Après avoir fait ses armes en tant que scénariste et réalisateur sur la série Lastman – diffusée sur France 4 – Jérémie Périn poursuit son exploration du monde de l’animation avec son tout premier long-métrage, Mars Express. Soit un film de science-fiction néo-noir se partageant entre la Terre et sa voisine la planète rouge, désormais colonisée par l’Homme, un macrocosme devenant théâtre d’une enquête des plus obscures…

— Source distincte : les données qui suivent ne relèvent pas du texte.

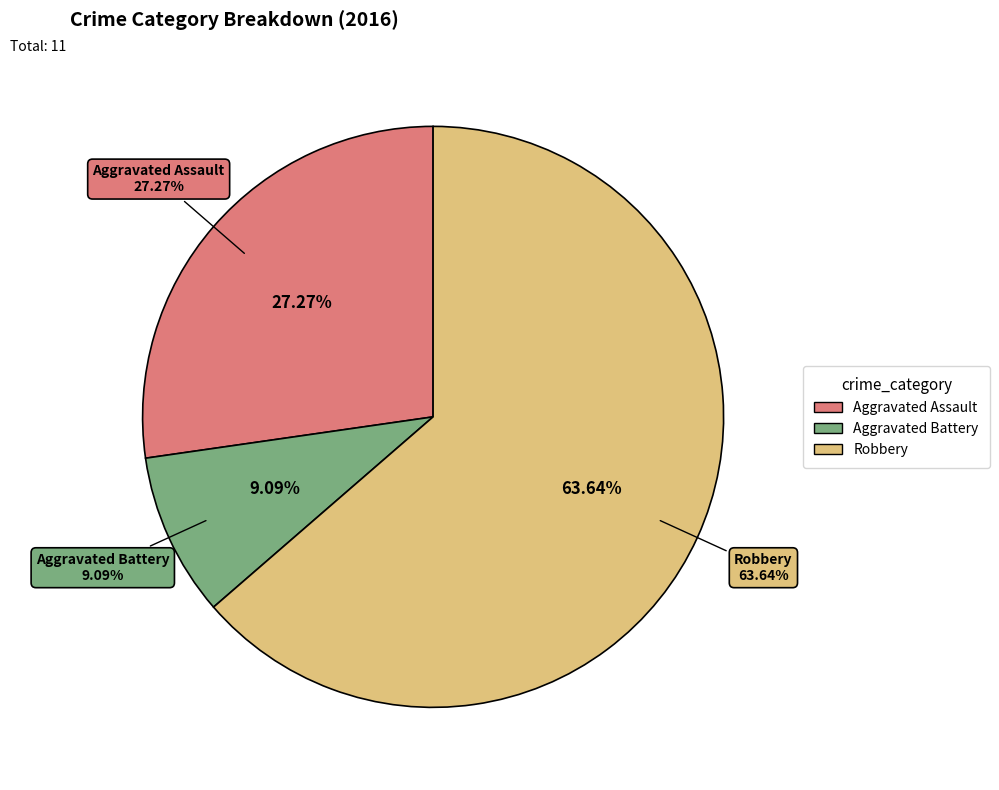

What portion of the pie excludes Aggravated Battery?

90.9%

Sortie galvanisée de l’expérience Lastman, l’équipe aux manettes de la première saison de la série s’est réunie pour un projet commun, synonyme d’exploration de la science-fiction. Un genre restant encore assez marginal dans l’univers de l’animation made in France, surtout au cinéma. Ensemble, Jérémie Périn, son co-scénariste Laurent Sarfati et les équipes d’animation du
studio JSBC ont joint leurs forces pour proposer au public une virée en clair-obscur dans un futur faussement utopique – où les nouvelles technologies servent d’écran de fumée à une triste réalité.

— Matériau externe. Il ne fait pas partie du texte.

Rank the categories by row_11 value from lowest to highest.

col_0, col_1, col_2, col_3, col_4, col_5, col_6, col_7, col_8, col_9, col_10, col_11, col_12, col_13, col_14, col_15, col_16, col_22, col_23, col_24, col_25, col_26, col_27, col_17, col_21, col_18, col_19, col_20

En résulte Mars Express, production estampillée Everybody On Deck qui se veut une enquête sous influence alors que l’on suit un tandem de détectives devant démêler le vrai du faux quant à la disparition d’une étudiante en cybernétique sur la planète rouge. Une affaire pour le moins compliquée pour Aline Ruby et son partenaire androïde Carlos Rivera, qui vont se retrouver au beau milieu d’un sac de nœuds politico-sociétal, où la corruption est de mise avec notamment la mainmise de corporations peu scrupuleuses sur des institutions autrefois vénérables. Qui du robot ou de l’humain à le moins de cœur ? La réponse n’est pas évidente et pourrait menacer la civilisation martienne, qui repose sur de fragiles fondations.

Un postulat alléchant, où plane l’ombre de Philip K. Dick, qui paraît être l’une des sources d’inspirations de cette virée en eaux troubles où l’esprit de Blade Runner côtoie l’atmosphère d’un Chinatown. Deux références de poids, servant à nourrir une production S-F hexagonale sortant des sentiers battus, aux thématiques pertinentes quant aux dérives du capitalisme et de la course à l’évolution technologique, l’intelligence artificielle ayant un rôle crucial dans notre actualité. Porté par les voix de Léa Drucker, Mathieu Amalric, Daniel Njo Lobé ou encore Marie Bouvet, Mars Express a eu le droit aux honneurs du Festival de Cannes et du Festival International du Film d’Animation d’Annecy et a su faire du bruit. Il faut maintenant patienter jusqu’au 22 novembre pour le découvrir dans les salles obscures.

Synopsis :

En l’an 2200, Aline Ruby, détective privée obstinée, et Carlos Rivera son partenaire androïde sont embauchés par un riche homme d’affaires afin de capturer sur Terre une célèbre hackeuse.

De retour sur Mars, une nouvelle affaire va les conduire à s’aventurer dans les entrailles de Noctis, la capitale martienne, à la recherche de Jun Chow, une étudiante en cybernétique disparue. Noctis est leur ville, une utopie libertarienne rendue possible par les progrès en robotique, emblème d’un futur tourné vers les étoiles. Au fil de leur enquête, ils seront confrontés aux plus sombres secrets de leur cité ; ses institutions corrompues, ses trafics, ses fermes cérébrales, et les magouilles des toutes puissantes corporations. Mais des tueurs cyber augmentés ont eux aussi pris pour cible Jun Chow. Aline et Carlos se lancent dans une course désespérée pour sauver cette jeune femme qui, sans le savoir, détient un secret capable de menacer l’équilibre précaire sur lequel repose leur civilisation.